# Spotify or Google Music...?



## CC268 (Jun 27, 2011)

I know this is a bit off topic, but I was just curious as to which one you guys like better. I like Spotify because I pay 10 bucks a month for unlimited songs and then I can simply download them to my phone and listen to them whenever. I can also do the same with Google Music, but obviously you pay for each song. Which do you guys prefer and which one would you use to download the songs onto your phone?
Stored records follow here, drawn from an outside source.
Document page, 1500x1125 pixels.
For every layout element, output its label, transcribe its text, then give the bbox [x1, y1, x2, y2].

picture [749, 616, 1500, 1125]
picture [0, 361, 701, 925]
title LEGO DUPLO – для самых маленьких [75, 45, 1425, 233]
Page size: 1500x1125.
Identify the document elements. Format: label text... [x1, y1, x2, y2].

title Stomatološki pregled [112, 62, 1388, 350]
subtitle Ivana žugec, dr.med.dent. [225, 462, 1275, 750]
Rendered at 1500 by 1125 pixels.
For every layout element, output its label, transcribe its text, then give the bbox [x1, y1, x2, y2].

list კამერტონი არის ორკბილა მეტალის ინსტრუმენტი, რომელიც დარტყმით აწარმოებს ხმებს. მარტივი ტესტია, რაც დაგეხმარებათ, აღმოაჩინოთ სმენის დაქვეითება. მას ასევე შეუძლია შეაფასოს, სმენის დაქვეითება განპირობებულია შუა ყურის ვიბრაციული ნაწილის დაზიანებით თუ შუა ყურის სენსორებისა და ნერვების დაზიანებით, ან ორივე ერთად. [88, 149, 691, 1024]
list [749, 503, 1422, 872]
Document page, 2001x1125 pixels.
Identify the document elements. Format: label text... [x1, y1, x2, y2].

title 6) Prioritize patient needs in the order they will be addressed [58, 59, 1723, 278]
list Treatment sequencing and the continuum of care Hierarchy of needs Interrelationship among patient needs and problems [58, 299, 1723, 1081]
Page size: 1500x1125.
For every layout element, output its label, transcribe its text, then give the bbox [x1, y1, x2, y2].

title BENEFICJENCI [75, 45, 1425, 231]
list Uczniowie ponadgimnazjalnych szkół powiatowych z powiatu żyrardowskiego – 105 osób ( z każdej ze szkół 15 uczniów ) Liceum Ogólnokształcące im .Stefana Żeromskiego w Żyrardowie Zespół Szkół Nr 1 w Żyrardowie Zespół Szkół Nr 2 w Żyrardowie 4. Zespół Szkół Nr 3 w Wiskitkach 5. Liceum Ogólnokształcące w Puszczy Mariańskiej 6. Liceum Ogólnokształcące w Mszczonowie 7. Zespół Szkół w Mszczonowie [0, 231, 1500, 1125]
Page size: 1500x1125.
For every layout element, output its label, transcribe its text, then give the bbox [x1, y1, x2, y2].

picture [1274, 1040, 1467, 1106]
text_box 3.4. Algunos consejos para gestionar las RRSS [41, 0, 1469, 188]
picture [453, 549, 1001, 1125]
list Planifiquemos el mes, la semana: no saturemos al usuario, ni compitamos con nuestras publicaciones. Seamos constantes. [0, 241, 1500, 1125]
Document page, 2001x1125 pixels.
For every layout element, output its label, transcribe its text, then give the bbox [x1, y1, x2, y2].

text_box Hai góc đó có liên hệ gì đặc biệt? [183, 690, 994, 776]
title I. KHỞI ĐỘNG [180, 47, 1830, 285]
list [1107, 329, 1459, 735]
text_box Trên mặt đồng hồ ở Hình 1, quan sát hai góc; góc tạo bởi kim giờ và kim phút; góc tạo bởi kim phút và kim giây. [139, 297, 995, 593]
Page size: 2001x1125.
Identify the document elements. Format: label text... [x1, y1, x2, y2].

P.S. I would love to use Google Music full time, but unfortunately I still have to use iTunes as the Doubled-in Touch Screen deck in my truck is only compatible with an iPod. Of course, I can hook up my phone with Bluetooth to it, but then I lose the whole interface and point of my touch screen deck...I don't understand why there are still no Android interface compatible touch screen decks


----------



## mil0ck (Nov 18, 2011)

Been using Spotify for about 2 years now and think it's great. So almost all the time, I use spotify. The only problem I have is that the Spotify app on android isn't exactly perfect, but I guess it's decent enough. I'm also in Sweden (I was able get Google Music while in beta, via proxy) where I can't access the the store or buy any music. So I only use it as a library for all my music.


----------



## CC268 (Jun 27, 2011)

mil0ck said:


> Been using Spotify for about 2 years now and think it's great. So almost all the time, I use spotify. The only problem I have is that the Spotify app on android isn't exactly perfect, but I guess it's decent enough. I'm also in Sweden (I was able get Google Music while in beta, via proxy) where I can't access the the store or buy any music. So I only use it as a library for all my music.


Gotcha...well maybe for now I will keep both spotify and google music and just download the spotify music to my phone


----------